* [Text block]
• • • • •
Planetary Rescue Operations [Filtered & blocked by Google!]

Posts Tagged ‘Warren Buffett’

More Quotes on Financial Markets Meltdown

Posted by feww on September 25, 2008

submitted by a reader

What People Say about Rewarding WS Thieves

Mr Warren Buffett:
The rescue plan is “absolutely necessary” to avoid an “economic Pearl Harbor.” [Which version of the Pearl Harbor account do you believe in, Mr B?]

Mr George Soros:
“Now that the crisis has been unleashed a large-scale rescue package is probably indispensable to bring it under control. Rebuilding the depleted balance sheets of the banking system is the right way to go. Not every bank deserves to be saved, but the experts at the Federal Reserve, with proper supervision, can be counted on to make the right judgments.” [And no, it wasn’t their “proper supervision” that got them into this mess in the first place?]

US Federal Reserve Thief [Chief?] Ben Bernanke:
“Act quickly!”  Support the proposed $700bn bailout of the financial markets, or risked “serious consequences.” [Would you still keep your job, if that happened?]

President [sic] GW Bush:
“Given the situation we’re facing, not passing a bill now will cost these Americans much more later.” [What’s this got to do with passing?]

Henry Paulson, Treasury Secretary
Mr Paulson told the House Financial Services Committee that the bailout was about “benefiting the American people, because today’s fragile financial system puts their economic well-being at risk.” [Could you say that again, this time meaningfully?]

Sens.  McCain and Obama:
“This is a time to rise above politics for the good of the country,” [and sit down again?]

The brown biscuit went to Jack Welch, of course!
• • • • •
* [Work instruction A] In the blog post quoting reactions to the financial markets meltdown, how large is the bailout that Ben Bernanke urges support for?
* [Work instruction B] Continue the blog post quoting reactions to the financial markets meltdown from where it stops.

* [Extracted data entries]
• • • • •
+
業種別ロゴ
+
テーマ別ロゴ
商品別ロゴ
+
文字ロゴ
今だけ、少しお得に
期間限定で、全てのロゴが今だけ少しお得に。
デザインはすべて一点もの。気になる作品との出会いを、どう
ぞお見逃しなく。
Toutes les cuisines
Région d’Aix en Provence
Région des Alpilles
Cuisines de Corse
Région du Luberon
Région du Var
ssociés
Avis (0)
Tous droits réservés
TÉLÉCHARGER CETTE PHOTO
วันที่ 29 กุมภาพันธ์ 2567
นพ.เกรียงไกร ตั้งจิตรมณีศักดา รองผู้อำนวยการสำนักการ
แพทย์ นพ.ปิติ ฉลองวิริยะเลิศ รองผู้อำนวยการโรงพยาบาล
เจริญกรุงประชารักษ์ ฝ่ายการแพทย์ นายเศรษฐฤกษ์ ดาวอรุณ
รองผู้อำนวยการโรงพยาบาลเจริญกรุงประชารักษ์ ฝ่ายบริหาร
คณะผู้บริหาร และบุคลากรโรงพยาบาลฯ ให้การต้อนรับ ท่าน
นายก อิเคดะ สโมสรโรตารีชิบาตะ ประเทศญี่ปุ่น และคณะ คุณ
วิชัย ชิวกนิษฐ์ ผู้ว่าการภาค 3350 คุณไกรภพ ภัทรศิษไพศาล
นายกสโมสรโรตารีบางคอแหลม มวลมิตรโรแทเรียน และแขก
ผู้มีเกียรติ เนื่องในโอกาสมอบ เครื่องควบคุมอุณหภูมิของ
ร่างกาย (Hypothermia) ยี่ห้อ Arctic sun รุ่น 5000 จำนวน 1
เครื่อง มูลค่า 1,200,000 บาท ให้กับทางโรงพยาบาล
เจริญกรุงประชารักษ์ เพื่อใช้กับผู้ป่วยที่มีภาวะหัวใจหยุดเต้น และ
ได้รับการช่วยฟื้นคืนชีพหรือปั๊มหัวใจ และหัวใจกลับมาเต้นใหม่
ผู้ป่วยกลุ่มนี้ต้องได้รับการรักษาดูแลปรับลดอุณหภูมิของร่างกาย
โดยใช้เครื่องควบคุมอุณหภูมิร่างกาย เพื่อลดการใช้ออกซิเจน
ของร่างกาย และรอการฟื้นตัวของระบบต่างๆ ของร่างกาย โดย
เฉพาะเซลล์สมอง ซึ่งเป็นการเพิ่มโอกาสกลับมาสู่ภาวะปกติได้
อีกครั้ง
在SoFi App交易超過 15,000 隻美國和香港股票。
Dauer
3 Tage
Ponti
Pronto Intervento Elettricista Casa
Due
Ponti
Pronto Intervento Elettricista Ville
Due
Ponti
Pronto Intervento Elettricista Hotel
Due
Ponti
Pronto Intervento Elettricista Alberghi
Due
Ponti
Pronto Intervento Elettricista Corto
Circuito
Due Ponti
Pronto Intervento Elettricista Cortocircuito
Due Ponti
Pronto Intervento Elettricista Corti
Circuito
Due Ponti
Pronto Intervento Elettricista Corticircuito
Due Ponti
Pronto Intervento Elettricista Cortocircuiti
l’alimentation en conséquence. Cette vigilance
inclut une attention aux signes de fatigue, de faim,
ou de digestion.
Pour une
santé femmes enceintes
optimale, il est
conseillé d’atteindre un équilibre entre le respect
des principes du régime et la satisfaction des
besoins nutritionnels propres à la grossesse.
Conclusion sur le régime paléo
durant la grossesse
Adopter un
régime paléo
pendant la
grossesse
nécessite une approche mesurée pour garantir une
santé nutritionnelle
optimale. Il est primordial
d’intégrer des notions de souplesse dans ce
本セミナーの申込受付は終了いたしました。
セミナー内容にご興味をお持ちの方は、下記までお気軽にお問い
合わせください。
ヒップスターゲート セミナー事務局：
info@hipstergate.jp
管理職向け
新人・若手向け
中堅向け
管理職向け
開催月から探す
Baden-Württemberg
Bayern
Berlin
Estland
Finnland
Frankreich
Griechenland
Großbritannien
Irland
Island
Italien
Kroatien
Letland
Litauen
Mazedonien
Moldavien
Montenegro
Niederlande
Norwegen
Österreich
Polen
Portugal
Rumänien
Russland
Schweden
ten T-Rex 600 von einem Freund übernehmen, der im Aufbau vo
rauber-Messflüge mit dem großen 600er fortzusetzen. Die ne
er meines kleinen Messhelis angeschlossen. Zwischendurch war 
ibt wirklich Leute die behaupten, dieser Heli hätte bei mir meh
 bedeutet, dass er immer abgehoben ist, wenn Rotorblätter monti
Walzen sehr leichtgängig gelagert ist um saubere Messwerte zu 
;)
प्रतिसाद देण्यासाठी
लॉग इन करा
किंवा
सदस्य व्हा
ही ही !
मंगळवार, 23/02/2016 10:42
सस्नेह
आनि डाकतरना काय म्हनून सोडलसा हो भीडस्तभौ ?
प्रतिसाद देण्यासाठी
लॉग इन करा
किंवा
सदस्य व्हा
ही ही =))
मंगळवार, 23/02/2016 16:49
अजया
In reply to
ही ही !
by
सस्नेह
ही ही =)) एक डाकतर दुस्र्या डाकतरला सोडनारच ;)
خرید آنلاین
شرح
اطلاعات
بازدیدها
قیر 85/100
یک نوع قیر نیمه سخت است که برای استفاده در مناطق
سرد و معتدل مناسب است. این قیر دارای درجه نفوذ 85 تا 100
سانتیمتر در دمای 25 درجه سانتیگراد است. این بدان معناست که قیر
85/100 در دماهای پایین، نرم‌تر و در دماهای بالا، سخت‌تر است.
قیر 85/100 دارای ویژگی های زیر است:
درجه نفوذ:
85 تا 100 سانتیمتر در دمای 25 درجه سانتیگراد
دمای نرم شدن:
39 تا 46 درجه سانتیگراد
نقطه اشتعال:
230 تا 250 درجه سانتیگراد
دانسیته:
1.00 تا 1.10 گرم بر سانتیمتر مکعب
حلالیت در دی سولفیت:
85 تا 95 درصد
• • • • •
* [Your response A] $700bn.

* [Your response B]
Jack Welch, Former General Electric Co Chairman and CEO:

Making the “deep downturn” sound inevitable and scaring the hell out of the business world by saying the first quarter of 2009 will be “brutal,” unless of course the proposed $700 billion government rescue package for Wall Street was approved, Welch said:

“I am now caving … Get ready for real tough times. They’re coming.”

Welch praised Henry Paulson, Ben Bernanke and New York Fed President Timothy Geithner, for what they had so far achieved, no doubt, and even called them “brilliant public servants” who have “not let ideology get in the way of taking action.” [Wow! Moderators were left speechless with emotion, tears gathering in their eyes!]

“Thank God we have Bernanke, Paulson and Geithner,” Welch said. “We have to act.” [Who is “we?” Why must “we” act if we have “brilliant public servants” like “thank-god-Bernanke” and his clique?]

Then, as if to strengthen his point, the utter nonsense he was spewing out at the World Business Forum in New York on Wednesday, begging credibility by pretending to be one of “us,” he said:

“We have to look at the damn investment bankers… They’re playing with other people’s money. The only penalty was a cut in their bonus, not their head.” [What about the CEOs, former and present, Mr Welch, should they be awarded compulsory haircuts, too?]

MSRB Moderators:

  1. Steal my money once, shame on you, you’re a thief protected by the Federal Government!
  2. Steal my money twice, shame on me, I’m a FOOL who doesn’t deserve any money!
  3. Steal my money again? Just take it, but don’t scare me with the market meltdown ruse!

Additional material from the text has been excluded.